- John Wycliffe Linnell
- Born: 31 October 1878 Pavenham, Bedfordshire, England
- Died: 1 December 1967 (aged 89) Pavenham, Bedfordshire, England
- Occupation: Surgeon
- Known for: Military Cross; Cardiologist; Thyroid specialist

= John Wycliffe Linnell =

John Wycliffe Linnell (31 October 1878 – 1 December 1967) was Consulting Physician at the Metropolitan Hospital, Mildmay Mission Hospital and New End Hospital Hampstead.

== Biography ==

Linnell was born in Pavenham on 31 October 1878, the son of the Rev. John Edward Linnell. He was educated at Bedford Modern School, the University of London and St John’s College, Cambridge.

During World War I he served in France, Gallipoli and Egypt, attaining the rank of Major.

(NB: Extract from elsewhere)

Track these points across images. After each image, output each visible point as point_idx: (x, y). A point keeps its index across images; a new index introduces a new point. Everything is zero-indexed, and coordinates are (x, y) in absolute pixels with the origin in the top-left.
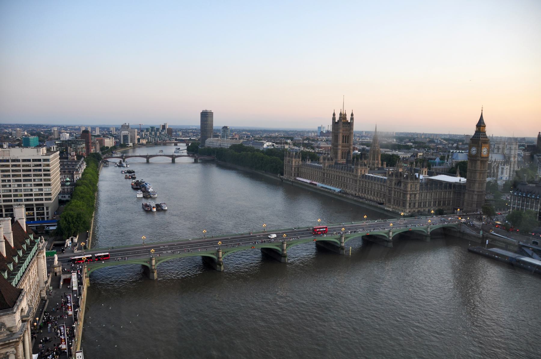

He was mentioned in despatches and won a Military Cross.

After the war, Linnell became Medical Registrar at the London Hospital. His main interest at that point was cardiology and he worked with the esteemed cardiologists Sir James Mackenzie and Sir John Parkinson. Thereafter he was appointed Consulting Physician at the Metropolitan Hospital, Mildmay Mission Hospital and New End Hospital Hampstead. He was later to specialise in the thyroid gland and published several papers on the treatment of thyroid disorders. He became the founder of the Thyroid Club.

Linnell died in Pavenham, Bedfordshire on 1 December 1967.